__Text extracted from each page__

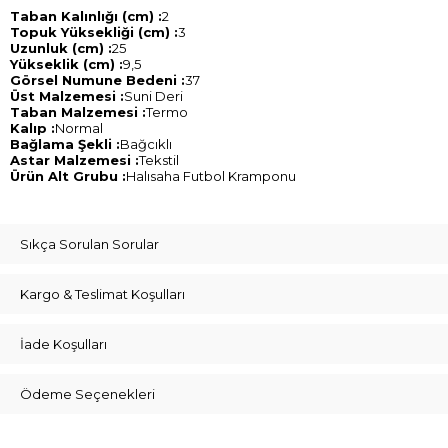
Taban Kalınlığı (cm) :
2
Topuk Yüksekliği (cm) :
3
Uzunluk (cm) :
25
Yükseklik (cm) :
9,5
Görsel Numune Bedeni :
37
Üst Malzemesi :
Suni Deri
Taban Malzemesi :
Termo
Kalıp :
Normal
Bağlama Şekli :
Bağcıklı
Astar Malzemesi :
Tekstil
Ürün Alt Grubu :
Halısaha Futbol Kramponu
Sıkça Sorulan Sorular
Kargo & Teslimat Koşulları
İade Koşulları
Ödeme Seçenekleri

__What the task asks__
Give the extracted text of the items above as a JSON list of strings, one string per line, with blank lines left out. Leave out the pictures.

__Exercise output__
[
  "Taban Kalınlığı (cm) :",
  "2",
  "Topuk Yüksekliği (cm) :",
  "3",
  "Uzunluk (cm) :",
  "25",
  "Yükseklik (cm) :",
  "9,5",
  "Görsel Numune Bedeni :",
  "37",
  "Üst Malzemesi :",
  "Suni Deri",
  "Taban Malzemesi :",
  "Termo",
  "Kalıp :",
  "Normal",
  "Bağlama Şekli :",
  "Bağcıklı",
  "Astar Malzemesi :",
  "Tekstil",
  "Ürün Alt Grubu :",
  "Halısaha Futbol Kramponu",
  "Sıkça Sorulan Sorular",
  "Kargo & Teslimat Koşulları",
  "İade Koşulları",
  "Ödeme Seçenekleri"
]